Delivering first-release data, Scott O Trerotola (University of Pennsylvania, Philadelphia, USA) conveyed the “consistent results” in a real-world environment for the Lutonix arteriovenous (AV) post-approval study (PAS) for drug-coated balloon (DCB)-AV on the afternoon of the second day at this year’s Leipzig Interventional Course (LINC 2023; 6–9 June, Leipzig, Germany).
The study objective was to demonstrate safety and assess the clinical use of the Lutonix DCB for treatment of dysfunctional AV fistulae located in the arm as part of a post approval study mandated by the US Food and Drug Administration (FDA). In order to be enrolled, Trerotola defined that there needed to be successful predilation—meaning no significant dissection or extravasation, residual stenosis less than 30%, and complete effacement of the waist on the initial pretreatment angioplasty high-pressure balloon, after which point the DCB is used.
Trerotola highlighted that they intend on enrolling 213 patients but are, at present, halfway enrolled, noting his presentation currently regards the 81 patients for which the interim analysis was performed. Expanding on the demographics of their patient population, the speaker additionally noted that 64.2% of patients are male and enrolled participants currently have a mean age 64.6.
Presenting their data to the LINC 2023 audience, Trerotola emphasised that “importantly—not to anyone’s surprise at this point—the safety and lack of events is 100%, so the device is safe and this is something that has come out of all of the trials.” He noted specifically to the six month target lesion primary patency (TTLP) for the Lutonix device was 77.6%, this endpoint defined as the time to clinically driven reintervention or thrombosis.
Comparing their results to the Lutonix global registry trial and the IN.PACT investigational device exemption (IDE) trial, which received 73.9% and 82.2% six month primary patency for the Lutonix DCB and IN.PACT DCB respectively, Trerotola highlighted the “extremely reassuring and heartening” outcome they have achieved, delivering “as good or better” results in their post-approval study.
Comparing these data to those from other studies, Trerotola stated that there are prevalent “demographic differences” between the Lutonix IDE and PAS studies when compared to the IN.PACT IDE trial and Lutonix Global registry, as the Lutonix studies enrolled only North American patients resulting in far fewer forearm fistulae. Furthermore, dosage differs between the devices which Trerotola noted to the audience.
Finally concerning the execution of DCB research, Trerotola made clear mention of the requirement to “do everything right to get the best results”. “We learned the lesson the hard way in our post-approval study when we initially told investigators they needed to inflate for 30 seconds. We later had to increase this to two minutes due to emerging data, and in the IN.PACT study they were all over three minutes—those variables are important.”
In summary of their first-release study data, Trerotola stated that the Lutonix is the first US Food and Drug Administration (FDA) post-approval study in the AV setting, and that it “very reassuringly shows us very good results at six months and a good safety record.

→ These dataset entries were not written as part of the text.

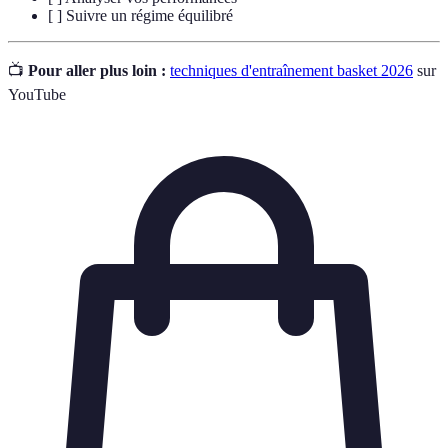
[ ] Suivre un régime équilibré
📺
Pour aller plus loin :
techniques d'entraînement basket 2026
sur
YouTube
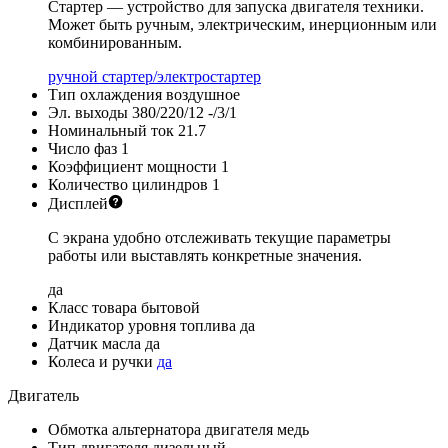
Стартер — устройство для запуска двигателя техники.
Может быть ручным, электрическим, инерционным или
комбинированным.
ручной стартер/электростартер
Тип охлаждения
воздушное
Эл. выходы 380/220/12
-/3/1
Номинальный ток
21.7
Число фаз
1
Коэффициент мощности
1
Количество цилиндров
1
Дисплей
С экрана удобно отслеживать текущие параметры
работы или выставлять конкретные значения.
да
Класс товара
бытовой
Индикатор уровня топлива
да
Датчик масла
да
Колеса и ручки
да
Двигатель
Обмотка альтернатора двигателя
медь
Тип двигателя
дизельный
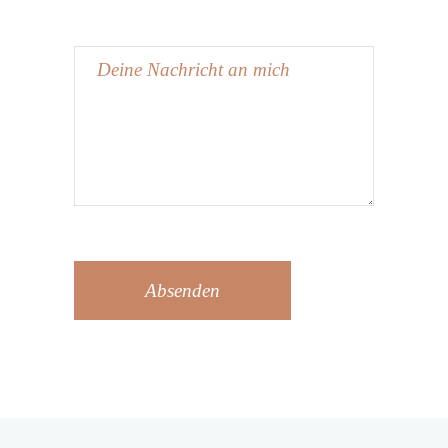
Absenden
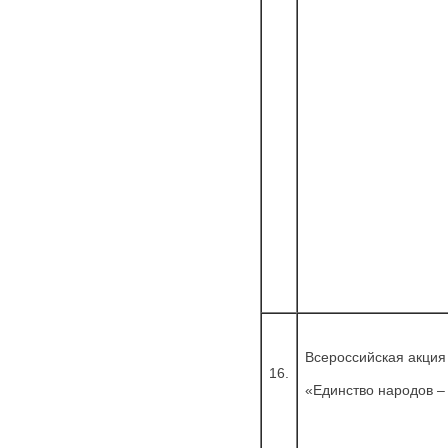
Всероссийская акция
16.
«Единство народов –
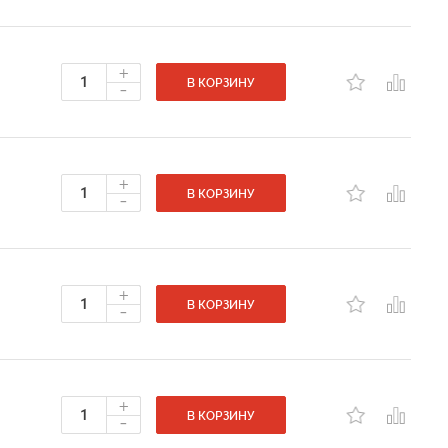
+
-
В КОРЗИНУ
+
-
В КОРЗИНУ
+
-
В КОРЗИНУ
+
-
В КОРЗИНУ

“We will now eventually add an additional 213 subjects to an emerging level of evidence of over 800 subjects studied prospectively to date with the Lutonix device, and I think it is very important when moving forward to pay attention to the heterogeneity in the DCB studies and to try and figure out how to personalise DCB used in the future.” Trerotola concluded his presentation by reiterating that, most importantly, “if we are going to use these devices, we have to use them correctly and we have to get the vessel ready correctly before we do so”.